Creation of social work regulator is matter for Parliament not ministers
9 June 2016
The Constitution Committee today publishes a report which questions why the creation of a new regulator of social workers is being delegated to the Secretary of State, rather than being set out in statute so it can be properly scrutinised by Parliament.
- Report: Children and Social Work Bill [HL] (HTML)
- Report: Children and Social Work Bill [HL] (PDF)
- Select Committee on the Constitution
New regulator of social workers
The Committee states that when the House of Lords debates the Children and Social Work Bill it may wish to consider whether the new regulator of social workers—and its powers and functions—should be detailed to some degree on the face of the Bill to allow proper parliamentary scrutiny, rather than left entirely in the hands of the Secretary of State.
New criminal offences
The report also points out that the Bill allows ministers to create new criminal offences by regulation. The Committee asks the House to consider how it can be expected to scrutinise the creation of criminal offences when not only are the offences currently undefined, but they relate to other aspects of the Bill which are also undefined and left to the discretion of ministers.
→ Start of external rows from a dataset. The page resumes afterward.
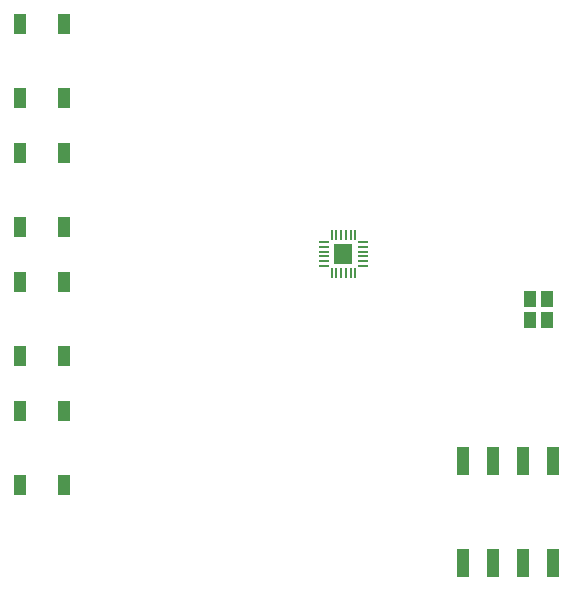
<source format=gtp>
G04 Layer_Color=8421504*
%FSLAX25Y25*%
%MOIN*%
G70*
G01*
G75*
%ADD10R,0.04331X0.05512*%
%ADD11R,0.03937X0.06693*%
%ADD12R,0.04449X0.09606*%
%ADD13R,0.06063X0.06693*%
%ADD14O,0.03543X0.00787*%
%ADD15O,0.00787X0.03543*%
D10*
X92047Y-22000D02*
D03*
X97953D02*
D03*
X92047Y-15000D02*
D03*
X97953D02*
D03*
D11*
X-77961Y-9236D02*
D03*
Y-34039D02*
D03*
X-63000Y-9236D02*
D03*
Y-34039D02*
D03*
X-77961Y33764D02*
D03*
Y8961D02*
D03*
X-63000Y33764D02*
D03*
Y8961D02*
D03*
X-77961Y-52236D02*
D03*
Y-77039D02*
D03*
X-63000Y-52236D02*
D03*
Y-77039D02*
D03*
X-77961Y76764D02*
D03*
Y51961D02*
D03*
X-63000Y76764D02*
D03*
Y51961D02*
D03*
D12*
X80000Y-69000D02*
D03*
X70000D02*
D03*
X90000D02*
D03*
X100000D02*
D03*
X70000Y-102858D02*
D03*
X80000D02*
D03*
X90000D02*
D03*
X100000D02*
D03*
D13*
X30000Y0D02*
D03*
D14*
X36425Y3937D02*
D03*
Y2362D02*
D03*
Y787D02*
D03*
Y-787D02*
D03*
Y-2362D02*
D03*
Y-3937D02*
D03*
X23575D02*
D03*
Y-2362D02*
D03*
Y-787D02*
D03*
Y787D02*
D03*
Y2362D02*
D03*
Y3937D02*
D03*
D15*
X33937Y-6425D02*
D03*
X32362D02*
D03*
X30787D02*
D03*
X29213D02*
D03*
X27638D02*
D03*
X26063D02*
D03*
Y6425D02*
D03*
X27638D02*
D03*
X29213D02*
D03*
X30787D02*
D03*
X32362D02*
D03*
X33937D02*
D03*
M02*

</source>
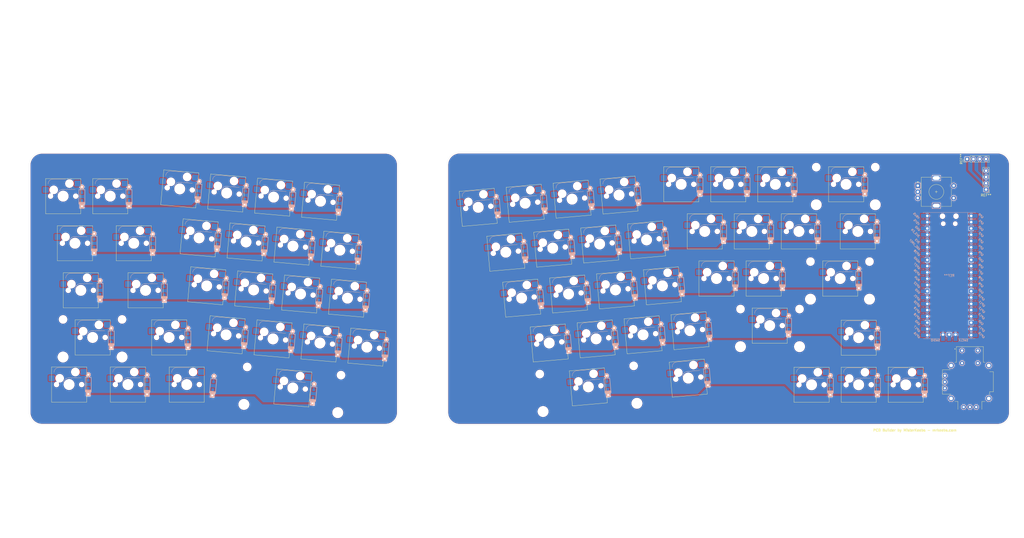
<source format=kicad_pcb>
(kicad_pcb (version 20221018) (generator pcbnew)

  (general
    (thickness 1.6)
  )

  (paper "B")
  (layers
    (0 "F.Cu" signal)
    (31 "B.Cu" signal)
    (32 "B.Adhes" user "B.Adhesive")
    (33 "F.Adhes" user "F.Adhesive")
    (34 "B.Paste" user)
    (35 "F.Paste" user)
    (36 "B.SilkS" user "B.Silkscreen")
    (37 "F.SilkS" user "F.Silkscreen")
    (38 "B.Mask" user)
    (39 "F.Mask" user)
    (40 "Dwgs.User" user "User.Drawings")
    (41 "Cmts.User" user "User.Comments")
    (42 "Eco1.User" user "User.Eco1")
    (43 "Eco2.User" user "User.Eco2")
    (44 "Edge.Cuts" user)
    (45 "Margin" user)
    (46 "B.CrtYd" user "B.Courtyard")
    (47 "F.CrtYd" user "F.Courtyard")
    (48 "B.Fab" user)
    (49 "F.Fab" user)
    (50 "User.1" user)
    (51 "User.2" user)
    (52 "User.3" user)
    (53 "User.4" user)
    (54 "User.5" user)
    (55 "User.6" user)
    (56 "User.7" user)
    (57 "User.8" user)
    (58 "User.9" user)
  )

  (setup
    (pad_to_mask_clearance 0)
    (pcbplotparams
      (layerselection 0x00010fc_ffffffff)
      (plot_on_all_layers_selection 0x0000000_00000000)
      (disableapertmacros false)
      (usegerberextensions false)
      (usegerberattributes true)
      (usegerberadvancedattributes true)
      (creategerberjobfile true)
      (dashed_line_dash_ratio 12.000000)
      (dashed_line_gap_ratio 3.000000)
      (svgprecision 4)
      (plotframeref false)
      (viasonmask false)
      (mode 1)
      (useauxorigin false)
      (hpglpennumber 1)
      (hpglpenspeed 20)
      (hpglpendiameter 15.000000)
      (dxfpolygonmode true)
      (dxfimperialunits true)
      (dxfusepcbnewfont true)
      (psnegative false)
      (psa4output false)
      (plotreference true)
      (plotvalue true)
      (plotinvisibletext false)
      (sketchpadsonfab false)
      (subtractmaskfromsilk false)
      (outputformat 1)
      (mirror false)
      (drillshape 1)
      (scaleselection 1)
      (outputdirectory "")
    )
  )

  (net 0 "")

  (footprint "keyboard_parts:nothing" (layer "F.Cu") (at 298.83865 171.211075 95))

  (footprint "keyboard_parts:nothing" (layer "F.Cu") (at 288.181436 128.386292 95))

  (footprint "keyboard_parts:hotswap mx with diode" (layer "F.Cu") (at 129.637209 137.894358 -5))

  (footprint "keyboard_parts:hotswap mx with diode" (layer "F.Cu") (at 88.598131 115.181136 -5))

  (footprint "Rotary_Encoder:RotaryEncoder_Alps_EC11E-Switch_Vertical_H20mm" (layer "F.Cu") (at 379.250261 94.065141))

  (footprint "keyboard_parts:nothing" (layer "F.Cu") (at 172.49888 118.794238 80))

  (footprint "keyboard_parts:nothing" (layer "F.Cu") (at 91.253164 155.994516 85))

  (footprint "keyboard_parts:nothing" (layer "F.Cu") (at 211.525815 102.453184 95))

  (footprint "keyboard_parts:hotswap mx with diode" (layer "F.Cu") (at 118.724712 98.694102 -5))

  (footprint "keyboard_parts:hotswap mx with diode" (layer "F.Cu") (at 312.145404 112.569205))

  (footprint "keyboard_parts:hotswap mx with diode" (layer "F.Cu") (at 107.575639 116.841452 -5))

  (footprint "keyboard_parts:hotswap mx with diode" (layer "F.Cu") (at 99.747203 97.033785 -5))

  (footprint "keyboard_parts:hotswap mx with diode" (layer "F.Cu") (at 33.606649 98.302489))

  (footprint "Switch_Keyboard_Hotswap_Kailh:SW_Hotswap_Kailh_MX_1.50u" (layer "F.Cu") (at 355.007904 112.569205))

  (footprint "keyboard_parts:hotswap mx with diode" (layer "F.Cu") (at 283.570404 93.519205))

  (footprint "keyboard_parts:hotswap mx with diode" (layer "F.Cu") (at 239.450405 99.50819 5))

  (footprint "keyboard_parts:nothing" (layer "F.Cu") (at 76.969149 136.902489 90))

  (footprint "keyboard_parts:hotswap mx with diode" (layer "F.Cu") (at 249.175732 156.025638 5))

  (footprint "keyboard_parts:nothing" (layer "F.Cu") (at 148.422265 103.62786 85))

  (footprint "keyboard_parts:nothing" (layer "F.Cu") (at 102.402235 137.847165 85))

  (footprint "keyboard_parts:nothing" (layer "F.Cu") (at 72.206649 117.852489 90))

  (footprint "keyboard_parts:hotswap mx with diode" (layer "F.Cu") (at 66.944149 136.402489))

  (footprint "keyboard_parts:nothing" (layer "F.Cu") (at 67.444149 155.952489 90))

  (footprint "keyboard_parts:hotswap mx with diode" (layer "F.Cu") (at 355.349502 174.590842))

  (footprint "Switch_Keyboard_Hotswap_Kailh:SW_Hotswap_Kailh_MX_2.25u" (layer "F.Cu") (at 45.512899 155.452489))

  (footprint "keyboard_parts:nothing" (layer "F.Cu") (at 362.052904 180.429205 90))

  (footprint "keyboard_parts:hotswap mx with diode" (layer "F.Cu") (at 316.907904 131.619205))

  (footprint "keyboard_parts:hotswap mx with diode" (layer "F.Cu")
    (tstamp 3439abc6-95fb-49c8-8e88-9fb1b36be512)
    (at 250.599476 117.655541 5)
    (fp_text reference "K_I" (at 0 -0.5 5 unlocked) (layer "F.SilkS") hide
        (effects (font (size 1 1) (thickness 0.1)))
      (tstamp b4a8e66b-966c-440e-9cec-855768dfac9c)
    )
    (fp_text value "KEYSW" (at 0 1 5 unlocked) (layer "F.Fab") hide
        (effects (font (size 1 1) (thickness 0.15)))
      (tstamp 3b567d9c-cb0b-4fc0-ac34-e46de106d6cc)
    )
    (fp_line (start -4.12 -6.9) (end 0.98 -6.9)
      (stroke (width 0.12) (type solid)) (layer "B.SilkS") (tstamp 80cc8967-ac46-4c2f-ac61-c3f4ec96a741))
    (fp_line (start -0.22 -2.7) (end 4.88 -2.7)
      (stroke (width 0.12) (type solid)) (layer "B.SilkS") (tstamp 02c675e7-0a06-431b-919c-e47453465649))
    (fp_line (start 6.38 -2.63) (end 6.38 3.17)
      (stroke (width 0.2) (type solid)) (layer "B.SilkS") (tstamp 5a0bdb7d-8a61-4f19-9932-5994739fa239))
    (fp_line (start 6.38 3.195) (end 8.78 3.195)
      (stroke (width 0.2) (type solid)) (layer "B.SilkS") (tstamp 140b9982-a336-470a-adf1-9af81531df21))
    (fp_line (start 8.78 -2.63) (end 6.38 -2.63)
      (stroke (width 0.2) (type solid)) (layer "B.SilkS") (tstamp 4640866c-e4d6-4eb2-aa03-fd55ee7635b7))
    (fp_line (start 8.78 2.445) (end 6.38 2.445)
      (stroke (width 0.2) (type solid)) (layer "B.SilkS") (tstamp 02cbb03d-1930-47b4-9b93-a91bc8470991))
    (fp_line (start 8.78 2.62) (end 6.38 2.62)
      (stroke (width 0.2) (type solid)) (layer "B.SilkS") (tstamp 26dd4df2-8037-4245-b5b4-dbe4039f5079))
    (fp_line (start 8.78 2.795) (end 6.38 2.795)
      (stroke (width 0.2) (type solid)) (layer "B.SilkS") (tstamp 4577fb8c-a145-45ba-a584-69ce97dc2e15))
    (fp_line (start 8.78 2.97) (end 6.38 2.97)
      (stroke (width 0.2) (type solid)) (layer "B.SilkS") (tstamp 981197ae-c2a1-4cd5-b23e-0f9d881caeac))
    (fp_line (start 8.78 3.095) (end 6.38 3.095)
      (stroke (width 0.2) (type solid)) (layer "B.SilkS") (tstamp b4d1899d-c2f7-4b62-b7e0-21f8cf199e08))
    (fp_line (start 8.78 3.17) (end 8.78 -2.63)
      (stroke (width 0.2) (type solid)) (layer "B.SilkS") (tstamp a88aea5a-0152-401d-8fa7-bb390717c34e))
    (fp_arc (start -6.12 -4.9) (mid -5.534214 -6.314214) (end -4.12 -6.9)
      (stroke (width 0.12) (type solid)) (layer "B.SilkS") (tstamp 655a5f61-4cc7-4997-8446-eaf15252ee1d))
    (fp_arc (start -2.22 -0.7) (mid -1.634214 -2.114214) (end -0.22 -2.7)
      (stroke (width 0.12) (type solid)) (layer "B.SilkS") (tstamp e7cc61c5-288a-48d0-93a7-1a78fa3b016b))
    (fp_line (start -7.12 -7.1) (end -7.12 7.1)
      (stroke (width 0.12) (type solid)) (layer "F.SilkS") (tstamp 5cefe849-bcee-4174-bd3d-c51c3497b461))
    (fp_line (start -7.12 7.1) (end 7.08 7.1)
      (stroke (width 0.12) (type solid)) (layer "F.SilkS") (tstamp b090d7eb-27cc-43b7-8a75-63b7acfb6467))
    (fp_line (start 7.08 -7.1) (end -7.12 -7.1)
      (stroke (width 0.12) (type solid)) (layer "F.SilkS") (tstamp ed265c6f-daa8-4b56-9a7c-e090c5c6f204))
    (fp_line (start 7.08 7.1) (end 7.08 -7.1)
      (stroke (width 0.12) (type solid)) (layer "F.SilkS") (tstamp 31382045-caee-4b15-9275-791efc439ca1))
    (fp_line (start -9.545 -9.525) (end -9.545 9.525)
      (stroke (width 0.1) (type solid)) (layer "Dwgs.User") (tstamp 38b689b0-8c8b-4c06-be25-2e94b3ac0057))
    (fp_line (start -9.545 9.525) (end 9.505 9.525)
      (stroke (width 0.1) (type solid)) (layer "Dwgs.User") (tstamp c67d1d8b-c414-4f04-8913-1e689486c247))
    (fp_line (start 9.505 -9.525) (end -9.545 -9.525)
      (stroke (width 0.1) (type solid)) (layer "Dwgs.User") (tstamp 35f91606-da31-4a2a-86b7-88b23b5f3aa6))
    (fp_line (start 9.505 9.525) (end 9.505 -9.525)
      (stroke (width 0.1) (type solid)) (layer "Dwgs.User") (tstamp 8e9e81d7-8aa8-4778-b206-6938183056d4))
    (fp_line (start -7.82 -6) (end -7.02 -6)
      (stroke (width 0.1) (type solid)) (layer "Eco1.User") (tstamp 55c85faf-0c6e-44e9-a14b-8f196af5d337))
    (fp_line (start -7.82 -2.9) (end -7.82 -6)
      (stroke (width 0.1) (type solid)) (layer "Eco1.User") (tstamp 47243dbd-bfc4-43de-b1c1-cdf149e0f92b))
    (fp_line (start -7.82 2.9) (end -7.02 2.9)
      (stroke (width 0.1) (type solid)) (layer "Eco1.User") (tstamp bb5eccf7-b738-4884-b823-2611b0aed856))
    (fp_line (start -7.82 6) (end -7.82 2.9)
      (stroke (width 0.1) (type solid)) (layer "Eco1.User") (tstamp 1a4f0a53-73ae-4760-ad51-d0fbb51861a3))
    (fp_line (start -7.02 -7) (end 6.98 -7)
      (stroke (width 0.1) (type solid)) (layer "Eco1.User") (tstamp 98f0d9a6-d298-4e79-b76e-10b1edad0d71))
    (fp_line (start -7.02 -6) (end -7.02 -7)
      (stroke (width 0.1) (type solid)) (layer "Eco1.User") (tstamp 1e6073a6-9b47-4fa4-bd10-3929b8008e76))
    (fp_line (start -7.02 -2.9) (end -7.82 -2.9)
      (stroke (width 0.1) (type solid)) (layer "Eco1.User") (tstamp 5aff1245-1ab1-49ec-93f4-1832e96b61b6))
    (fp_line (start -7.02 2.9) (end -7.02 -2.9)
      (stroke (width 0.1) (type solid)) (layer "Eco1.User") (tstamp 1e9d8d1f-01f4-466f-bb1a-753ec255c102))
    (fp_line (start -7.02 6) (end -7.82 6)
      (stroke (width 0.1) (type solid)) (layer "Eco1.User") (tstamp 1fae5db3-7325-4d09-aec7-8faeec098b0a))
    (fp_line (start -7.02 7) (end -7.02 6)
      (stroke (width 0.1) (type solid)) (layer "Eco1.User") (tstamp d36b5592-45af-49e1-86bb-4074af062074))
    (fp_line (start 6.98 -7) (end 6.98 -6)
      (stroke (width 0.1) (type solid)) (layer "Eco1.User") (tstamp 9342c753-bd2a-4e34-9f2a-3a6d3ebd50c6))
    (fp_line (start 6.98 -6) (end 7.78 -6)
      (stroke (width 0.1) (type solid)) (layer "Eco1.User") (tstamp 5fc65e7a-4482-4f56-8c5e-713f0ecb9c30))
    (fp_line (start 6.98 -2.9) (end 6.98 2.9)
      (stroke (width 0.1) (type solid)) (layer "Eco1.User") (tstamp 5d81e1a9-7158-4d9e-aded-1540a1d1d5af))
    (fp_line (start 6.98 2.9) (end 7.78 2.9)
      (stroke (width 0.1) (type solid)) (layer "Eco1.User") (tstamp ac1461b4-6762-4768-85b4-44fe220b9b5e))
    (fp_line (start 6.98 6) (end 6.98 7)
      (stroke (width 0.1) (type solid)) (layer "Eco1.User") (tstamp e9474cef-2be5-43c9-91ed-d69b3fb9a661))
    (fp_line (start 6.98 7) (end -7.02 7)
      (stroke (width 0.1) (type solid)) (layer "Eco1.User") (tstamp e8b2052b-e1fb-4b09-807a-fa2c7f5bb906))
    (fp_line (start 7.78 -6) (end 7.78 -2.9)
      (stroke (width 0.1) (type solid)) (layer "Eco1.User") (tstamp e0fcf346-ed8b-458f-98e8-844ac27b5e3b))
    (fp_line (start 7.78 -2.9) (end 6.98 -2.9)
      (stroke (width 0.1) (type solid)) (layer "Eco1.User") (tstamp 08b4ec0a-7d44-497a-afab-8b3be229d582))
    (fp_line (start 7.78 2.9) (end 7.78 6)
      (stroke (width 0.1) (type solid)) (layer "Eco1.User") (tstamp 168b9c02-2595-40c8-9c6d-0fcc70b31f36))
    (fp_line (start 7.78 6) (end 6.98 6)
      (stroke (width 0.1) (type solid)) (layer "Eco1.User") (tstamp 2b7dfb81-65c3-4a0c-9e3f-1db8a48bf225))
    (fp_line (start -6.02 -0.8) (end -6.02 -4.8)
      (stroke (width 0.05) (type solid)) (layer "B.CrtYd") (tstamp 1a5d245b-01ba-4141-8ae9-7aa01697cef4))
    (fp_line (start -6.02 -0.8) (end -2.32 -0.8)
      (stroke (width 0.05) (type solid)) (layer "B.CrtYd") (tstamp eee50add-5a88-410a-92e9-5c78749207fc))
    (fp_line (start -4.02 -6.8) (end 4.78 -6.8)
      (stroke (width 0.05) (type solid)) (layer "B.CrtYd") (tstamp e88f4554-12cc-47c9-bc5b-4917e6621b0f))
    (fp_
... [3495715 chars truncated]
</source>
The criticism of the extensive delegated powers contained in the Bill, with much of the substance of the Bill left to ministers to determine by regulation, echoes criticism the Committee makes separately in its Sessional Report 2015-16, which is also published today. In that report, the Committee expresses concern about "a constitutionally inappropriate shift of power from Parliament to the Executive". Referring to the Strathclyde Review, the Committee states that "The Government appears to be seeking greater discretion in how it implements and interprets legislation while simultaneously seeking to restrict the right of the House of Lords to subsequently scrutinise and approve or reject the Government's use of delegated powers".
The Committee highlights a number of Bills from the last Session, such as the Cities and Local Government Devolution Bill, the Psychoactive Substances Bill, the Charities (Protection and Social Investment) Bill and the Childcare Bill, as examples of vaguely worded legislation that left much to the discretion of ministers.
"The Children and Social Work Bill continues a worrying trend in which Parliament is asked to agree legislation that is lacking crucial details that allow it properly to scrutinise Government proposals.
"Our political system relies on Parliament having the ability to scrutinise legislation through the full multi-stage process in both Houses. The Government's reliance on legislating by regulation undermines that and risks poorly constructed proposals becoming law.
"The Children and Social Work Bill proposes giving the Secretary of State significant powers to establish a new social work regulator, to define its functions and powers, and to create new, and currently undefined, criminal offences. Changes of that nature should be set out in primary legislation so they can be debated, scrutinised and improved. Instead, by giving the Minister the power to make these changes by regulation there is a risk Parliament will again be denied its proper role in holding the Government to account."
The second reading of the bill is due on 14 June 2016.